Saturday, November 29, 2008

More Hybrids by John Roy


It's the last weekend of Here and There and I'm looking at the largest Hybrid in the exhibition. A friend just came in and wondered if the figure wasn't more than a little introverted. With his gaze hidden by the building, the figure would seem to be using it as a periscope - staring into some internal void. And generally John's work is introspective - the way that good art sometimes is. It quietly thinks about the contemporary world and our place in it.

Wednesday, November 19, 2008

Talking to John Roy




We talked to John Roy about his latest exhibition Here and There.

MNG: You've often used rabbits in your work before.

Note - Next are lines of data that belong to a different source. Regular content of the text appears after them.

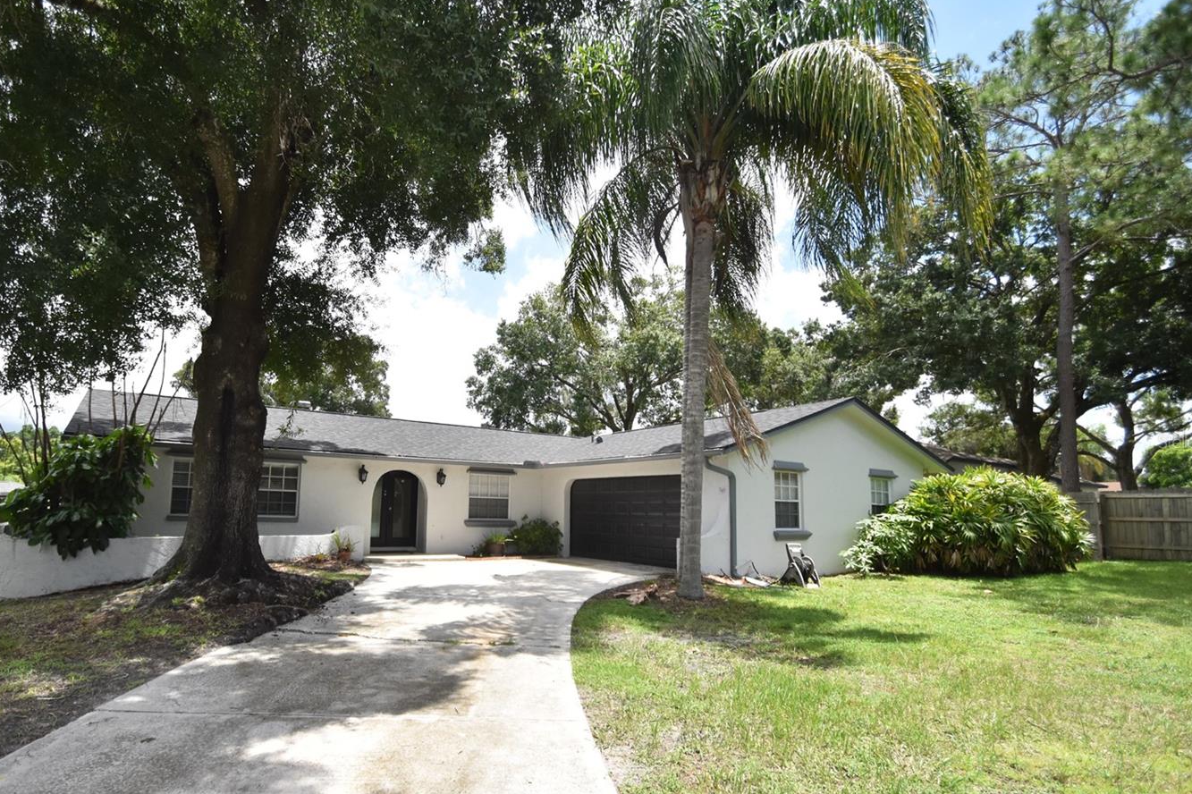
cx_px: 522
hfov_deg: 89.6
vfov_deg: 67.2
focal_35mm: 18
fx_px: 596
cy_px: 442
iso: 800
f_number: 3.5
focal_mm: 10
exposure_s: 1/4000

Why rabbits?

JR: I like to use rabbits because they say so many different things depending on the viewers reading of the work.

MNG: Your work has often engaged with architectural forms. But the Hybrids are a little different. Metaphorically all buildings are an extension of ourselves in that they are the product of human projects and labour. Is this what you are referring to, and what's the significance or meaning of the Hybrids?

JR: I see the Hybrids as a fusion of people and buildings - people being modified by the environment they live in.

MNG: Anything you want to say about the holes or perforations in your work?

JR: I like holes. I think of them sometimes being windows , other times I see
them as drawing with light and dark. A hole is the blackest black you can get, and at the same time it can let the light through.

MNG: And the soldier rabbits? Are soldier rabbits an actual breed...

JR: I used the soldiers as I liked the army in disguise aspect. I also liked the way the wall rabbits are abstract shapes and patterns from a distance, it is not until you get closer that you can tell what they are.

Wednesday, November 12, 2008

John Roy and his Hybrids



Are they buildings? Trophies to the instability of aesthetics? John Roy calls them Hybrids. They've started out as people and in the alchemy of art, transmuted into buildings. On each side where the base meets the buildings are a set of hands and feet as a reminder. John's signature holes perforate almost all the Hybrids along with formalist bands of colour. The largest Hybrid here suggests the Empire State building, while the one next to it, a mosque or perhaps the Chrysler building.

Wednesday, November 5, 2008

Lonnie Hutchinson & Hand Maid in Mt Albert













Lonnie Hutchinson's work often carries a sub-text. It's only apparent here in the title - Hand Maid in Mt Albert - and perhaps in the doily like shapes of some of the cut-outs that make up this installation. It's a subtext about the place of Polynesian women in contemporary society, about 'craft' (that much disputed word), about sculpture, about applied art. In this work, the notion of sculpture is ephemeral and fragile - with implied movement and a lightness of touch.